WHAT THIS TASK INVOLVES.
Copy every record exactly, leaving the pictures out.

:: RECORDED DATA

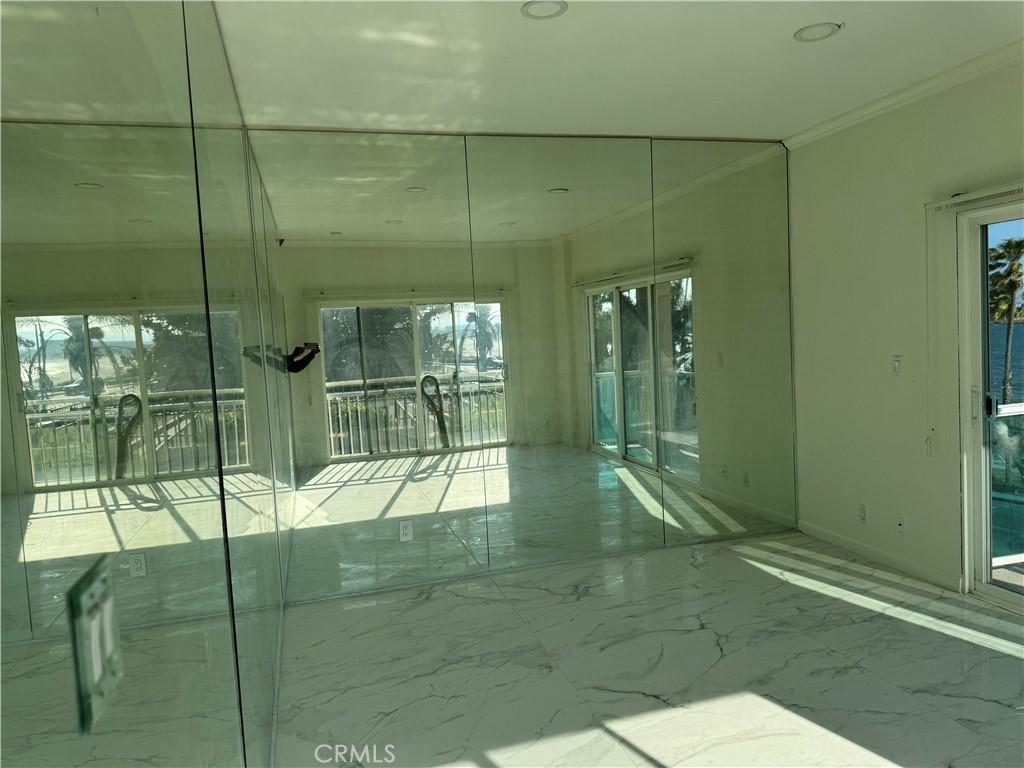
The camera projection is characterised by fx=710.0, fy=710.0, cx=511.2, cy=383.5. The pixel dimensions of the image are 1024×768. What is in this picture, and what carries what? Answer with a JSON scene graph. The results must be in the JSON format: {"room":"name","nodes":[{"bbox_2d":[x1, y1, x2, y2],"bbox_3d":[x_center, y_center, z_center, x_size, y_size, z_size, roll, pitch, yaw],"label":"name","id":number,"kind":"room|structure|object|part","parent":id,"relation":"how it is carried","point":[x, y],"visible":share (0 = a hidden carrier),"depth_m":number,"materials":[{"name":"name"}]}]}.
{"room":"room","nodes":[
{"label":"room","id":0,"kind":"room"},
{"bbox_2d":[0,0,293,767],"bbox_3d":[-0.664,0.102,1.371,0.143,2.549,4.848,-4,4,-16],"label":"left wall","id":1,"kind":"structure","parent":0,"point":[136,57],"depth_m":1.00,"materials":[{"name":"mirror"}]},
{"bbox_2d":[67,553,123,734],"bbox_3d":[-0.385,0.238,0.667,0.016,0.121,0.112,-4,4,-16],"label":"light switch","id":2,"kind":"object","parent":1,"relation":"attached to","point":[90,601],"visible":0.96,"depth_m":0.65,"materials":[{"name":"plastic"}]},
{"bbox_2d":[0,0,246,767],"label":"mirror panel","id":3,"kind":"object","parent":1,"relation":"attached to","point":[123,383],"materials":[{"name":"mirror"}]},
{"bbox_2d":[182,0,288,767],"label":"mirror panel","id":4,"kind":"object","parent":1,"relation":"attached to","point":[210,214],"visible":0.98,"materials":[{"name":"mirror"}]},
{"bbox_2d":[238,128,795,604],"bbox_3d":[0.246,-0.188,4.427,3.535,2.662,0.150,-4,4,-16],"label":"back wall","id":5,"kind":"structure","parent":0,"point":[329,573],"depth_m":4.26,"materials":[{"name":"mirror"}]},
{"bbox_2d":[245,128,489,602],"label":"mirror panel","id":6,"kind":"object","parent":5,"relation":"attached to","point":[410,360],"visible":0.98,"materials":[{"name":"mirror"}]},
{"bbox_2d":[398,520,413,541],"bbox_3d":[-0.621,0.865,4.173,0.072,0.116,0.008,-4,4,-16],"label":"wall socket","id":7,"kind":"object","parent":5,"relation":"attached to","point":[405,532],"visible":0.99,"depth_m":4.17,"materials":[{"name":"white plastic"}]},
{"bbox_2d":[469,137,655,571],"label":"mirror panel","id":8,"kind":"object","parent":5,"relation":"attached to","point":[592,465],"visible":0.98,"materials":[{"name":"mirror"}]},
{"bbox_2d":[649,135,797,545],"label":"mirror panel","id":9,"kind":"object","parent":5,"relation":"attached to","point":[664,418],"visible":0.93,"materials":[{"name":"mirror"}]},
{"bbox_2d":[208,0,1022,141],"bbox_3d":[0.848,-1.422,1.959,4.091,0.122,5.556,-4,4,-16],"label":"ceiling","id":10,"kind":"structure","parent":0,"point":[789,22],"depth_m":3.14,"materials":[{"name":"white paint"}]},
{"bbox_2d":[521,0,567,19],"bbox_3d":[0.123,-1.400,2.637,0.174,0.020,0.173,-4,4,-16],"label":"recessed light","id":11,"kind":"object","parent":10,"relation":"in","point":[526,11],"visible":0.97,"depth_m":2.64,"materials":[{"name":"white"}]},
{"bbox_2d":[794,23,841,41],"bbox_3d":[1.288,-1.485,2.990,0.181,0.022,0.182,-4,4,-16],"label":"recessed light","id":12,"kind":"object","parent":10,"relation":"in","point":[821,29],"visible":0.94,"depth_m":2.98,"materials":[{"name":"white"}]},
{"bbox_2d":[272,529,1023,767],"bbox_3d":[1.086,1.333,2.127,3.957,0.108,5.734,-4,4,-16],"label":"floor","id":13,"kind":"structure","parent":0,"point":[823,601],"depth_m":3.07,"materials":[{"name":"white tile"}]},
{"bbox_2d":[787,54,1023,602],"bbox_3d":[2.671,-0.177,2.494,0.165,2.695,4.970,-4,4,-16],"label":"right wall","id":14,"kind":"structure","parent":0,"point":[929,140],"depth_m":4.05,"materials":[{"name":"paint"}]},
{"bbox_2d":[858,503,867,523],"bbox_3d":[2.153,0.796,4.355,0.009,0.116,0.072,-4,4,-16],"label":"wall socket","id":15,"kind":"object","parent":14,"relation":"attached to","point":[861,515],"visible":0.99,"depth_m":4.35,"materials":[{"name":"white plastic"}]},
{"bbox_2d":[797,521,961,591],"bbox_3d":[2.165,1.015,4.303,0.014,0.084,1.280,-4,4,-16],"label":"baseboard","id":16,"kind":"structure","parent":14,"relation":"attached to","point":[887,560],"depth_m":4.18,"materials":[{"name":"white paint"}]},
{"bbox_2d":[891,355,902,375],"bbox_3d":[2.200,-0.103,4.056,0.014,0.115,0.072,-4,4,-16],"label":"light switch","id":17,"kind":"object","parent":14,"relation":"attached to","point":[897,362],"visible":0.99,"depth_m":4.05,"materials":[{"name":"white plastic"}]},
{"bbox_2d":[895,513,905,533],"bbox_3d":[2.235,0.804,4.088,0.016,0.115,0.072,-4,4,-16],"label":"wall socket","id":18,"kind":"object","parent":14,"relation":"attached to","point":[899,523],"visible":0.99,"depth_m":4.08,"materials":[{"name":"white plastic"}]},
{"bbox_2d":[783,39,1023,148],"bbox_3d":[2.461,-1.455,2.420,0.084,0.073,4.481,-4,4,-16],"label":"crown molding","id":19,"kind":"structure","parent":14,"relation":"attached to","point":[859,112],"depth_m":3.75,"materials":[{"name":"white paint"}]},
{"bbox_2d":[928,181,1023,212],"bbox_3d":[2.435,-0.867,2.790,0.064,0.061,1.747,-4,4,-16],"label":"blind headrail","id":20,"kind":"object","parent":14,"relation":"attached to","point":[946,203],"visible":0.99,"depth_m":3.39,"materials":[{"name":"white"}]},
{"bbox_2d":[925,207,937,454],"bbox_3d":[2.175,-0.265,3.669,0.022,1.219,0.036,-4,4,-16],"label":"blind cord","id":21,"kind":"object","parent":20,"relation":"hanging from","point":[931,454],"visible":0.98,"depth_m":3.67,"materials":[{"name":"white plastic"}]},
{"bbox_2d":[955,197,1023,613],"bbox_3d":[2.617,0.149,2.889,0.151,1.988,1.787,-4,4,-16],"label":"sliding glass door","id":22,"kind":"structure","parent":14,"relation":"in","point":[1005,599],"depth_m":3.60,"materials":[{"name":"glass"}]},
{"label":"door handle","id":23,"kind":"part","parent":22,"relation":"part of","materials":[{"name":"metal"}]},
{"label":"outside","id":24,"kind":"structure","parent":0,"visible":0},
{"bbox_2d":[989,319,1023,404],"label":"sea","id":25,"kind":"structure","parent":24,"point":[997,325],"materials":[{"name":"blue liquid"}]},
{"label":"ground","id":26,"kind":"structure","parent":24,"visible":0},
{"bbox_2d":[987,235,1023,404],"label":"palm tree","id":27,"kind":"object","parent":26,"relation":"on","point":[1008,244],"visible":0.8,"materials":[{"name":"plant"}]},
{"bbox_2d":[989,403,1023,566],"bbox_3d":[3.287,0.563,4.171,2.214,0.965,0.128,-4,4,-16],"label":"balcony railing","id":28,"kind":"object","parent":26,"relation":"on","point":[1001,427],"visible":0.54,"depth_m":4.13,"materials":[{"name":"glass"}]}
]}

::::

COMPLETED TASK.
The camera projection is characterised by fx=710.0, fy=710.0, cx=511.2, cy=383.5. The pixel dimensions of the image are 1024×768. What is in this picture, and what carries what? Answer with a JSON scene graph. The results must be in the JSON format: {"room":"name","nodes":[{"bbox_2d":[x1, y1, x2, y2],"bbox_3d":[x_center, y_center, z_center, x_size, y_size, z_size, roll, pitch, yaw],"label":"name","id":number,"kind":"room|structure|object|part","parent":id,"relation":"how it is carried","point":[x, y],"visible":share (0 = a hidden carrier),"depth_m":number,"materials":[{"name":"name"}]}]}.
{"room":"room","nodes":[
{"label":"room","id":0,"kind":"room"},
{"bbox_2d":[0,0,293,767],"bbox_3d":[-0.664,0.102,1.371,0.143,2.549,4.848,-4,4,-16],"label":"left wall","id":1,"kind":"structure","parent":0,"point":[136,57],"depth_m":1.00,"materials":[{"name":"mirror"}]},
{"bbox_2d":[67,553,123,734],"bbox_3d":[-0.385,0.238,0.667,0.016,0.121,0.112,-4,4,-16],"label":"light switch","id":2,"kind":"object","parent":1,"relation":"attached to","point":[90,601],"visible":0.96,"depth_m":0.65,"materials":[{"name":"plastic"}]},
{"bbox_2d":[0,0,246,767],"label":"mirror panel","id":3,"kind":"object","parent":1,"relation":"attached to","point":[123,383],"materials":[{"name":"mirror"}]},
{"bbox_2d":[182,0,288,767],"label":"mirror panel","id":4,"kind":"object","parent":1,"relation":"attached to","point":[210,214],"visible":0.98,"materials":[{"name":"mirror"}]},
{"bbox_2d":[238,128,795,604],"bbox_3d":[0.246,-0.188,4.427,3.535,2.662,0.150,-4,4,-16],"label":"back wall","id":5,"kind":"structure","parent":0,"point":[329,573],"depth_m":4.26,"materials":[{"name":"mirror"}]},
{"bbox_2d":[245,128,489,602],"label":"mirror panel","id":6,"kind":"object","parent":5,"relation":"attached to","point":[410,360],"visible":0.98,"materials":[{"name":"mirror"}]},
{"bbox_2d":[398,520,413,541],"bbox_3d":[-0.621,0.865,4.173,0.072,0.116,0.008,-4,4,-16],"label":"wall socket","id":7,"kind":"object","parent":5,"relation":"attached to","point":[405,532],"visible":0.99,"depth_m":4.17,"materials":[{"name":"white plastic"}]},
{"bbox_2d":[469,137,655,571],"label":"mirror panel","id":8,"kind":"object","parent":5,"relation":"attached to","point":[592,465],"visible":0.98,"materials":[{"name":"mirror"}]},
{"bbox_2d":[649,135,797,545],"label":"mirror panel","id":9,"kind":"object","parent":5,"relation":"attached to","point":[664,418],"visible":0.93,"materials":[{"name":"mirror"}]},
{"bbox_2d":[208,0,1022,141],"bbox_3d":[0.848,-1.422,1.959,4.091,0.122,5.556,-4,4,-16],"label":"ceiling","id":10,"kind":"structure","parent":0,"point":[789,22],"depth_m":3.14,"materials":[{"name":"white paint"}]},
{"bbox_2d":[521,0,567,19],"bbox_3d":[0.123,-1.400,2.637,0.174,0.020,0.173,-4,4,-16],"label":"recessed light","id":11,"kind":"object","parent":10,"relation":"in","point":[526,11],"visible":0.97,"depth_m":2.64,"materials":[{"name":"white"}]},
{"bbox_2d":[794,23,841,41],"bbox_3d":[1.288,-1.485,2.990,0.181,0.022,0.182,-4,4,-16],"label":"recessed light","id":12,"kind":"object","parent":10,"relation":"in","point":[821,29],"visible":0.94,"depth_m":2.98,"materials":[{"name":"white"}]},
{"bbox_2d":[272,529,1023,767],"bbox_3d":[1.086,1.333,2.127,3.957,0.108,5.734,-4,4,-16],"label":"floor","id":13,"kind":"structure","parent":0,"point":[823,601],"depth_m":3.07,"materials":[{"name":"white tile"}]},
{"bbox_2d":[787,54,1023,602],"bbox_3d":[2.671,-0.177,2.494,0.165,2.695,4.970,-4,4,-16],"label":"right wall","id":14,"kind":"structure","parent":0,"point":[929,140],"depth_m":4.05,"materials":[{"name":"paint"}]},
{"bbox_2d":[858,503,867,523],"bbox_3d":[2.153,0.796,4.355,0.009,0.116,0.072,-4,4,-16],"label":"wall socket","id":15,"kind":"object","parent":14,"relation":"attached to","point":[861,515],"visible":0.99,"depth_m":4.35,"materials":[{"name":"white plastic"}]},
{"bbox_2d":[797,521,961,591],"bbox_3d":[2.165,1.015,4.303,0.014,0.084,1.280,-4,4,-16],"label":"baseboard","id":16,"kind":"structure","parent":14,"relation":"attached to","point":[887,560],"depth_m":4.18,"materials":[{"name":"white paint"}]},
{"bbox_2d":[891,355,902,375],"bbox_3d":[2.200,-0.103,4.056,0.014,0.115,0.072,-4,4,-16],"label":"light switch","id":17,"kind":"object","parent":14,"relation":"attached to","point":[897,362],"visible":0.99,"depth_m":4.05,"materials":[{"name":"white plastic"}]},
{"bbox_2d":[895,513,905,533],"bbox_3d":[2.235,0.804,4.088,0.016,0.115,0.072,-4,4,-16],"label":"wall socket","id":18,"kind":"object","parent":14,"relation":"attached to","point":[899,523],"visible":0.99,"depth_m":4.08,"materials":[{"name":"white plastic"}]},
{"bbox_2d":[783,39,1023,148],"bbox_3d":[2.461,-1.455,2.420,0.084,0.073,4.481,-4,4,-16],"label":"crown molding","id":19,"kind":"structure","parent":14,"relation":"attached to","point":[859,112],"depth_m":3.75,"materials":[{"name":"white paint"}]},
{"bbox_2d":[928,181,1023,212],"bbox_3d":[2.435,-0.867,2.790,0.064,0.061,1.747,-4,4,-16],"label":"blind headrail","id":20,"kind":"object","parent":14,"relation":"attached to","point":[946,203],"visible":0.99,"depth_m":3.39,"materials":[{"name":"white"}]},
{"bbox_2d":[925,207,937,454],"bbox_3d":[2.175,-0.265,3.669,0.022,1.219,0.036,-4,4,-16],"label":"blind cord","id":21,"kind":"object","parent":20,"relation":"hanging from","point":[931,454],"visible":0.98,"depth_m":3.67,"materials":[{"name":"white plastic"}]},
{"bbox_2d":[955,197,1023,613],"bbox_3d":[2.617,0.149,2.889,0.151,1.988,1.787,-4,4,-16],"label":"sliding glass door","id":22,"kind":"structure","parent":14,"relation":"in","point":[1005,599],"depth_m":3.60,"materials":[{"name":"glass"}]},
{"label":"door handle","id":23,"kind":"part","parent":22,"relation":"part of","materials":[{"name":"metal"}]},
{"label":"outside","id":24,"kind":"structure","parent":0,"visible":0},
{"bbox_2d":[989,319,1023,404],"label":"sea","id":25,"kind":"structure","parent":24,"point":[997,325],"materials":[{"name":"blue liquid"}]},
{"label":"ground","id":26,"kind":"structure","parent":24,"visible":0},
{"bbox_2d":[987,235,1023,404],"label":"palm tree","id":27,"kind":"object","parent":26,"relation":"on","point":[1008,244],"visible":0.8,"materials":[{"name":"plant"}]},
{"bbox_2d":[989,403,1023,566],"bbox_3d":[3.287,0.563,4.171,2.214,0.965,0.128,-4,4,-16],"label":"balcony railing","id":28,"kind":"object","parent":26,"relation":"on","point":[1001,427],"visible":0.54,"depth_m":4.13,"materials":[{"name":"glass"}]}
]}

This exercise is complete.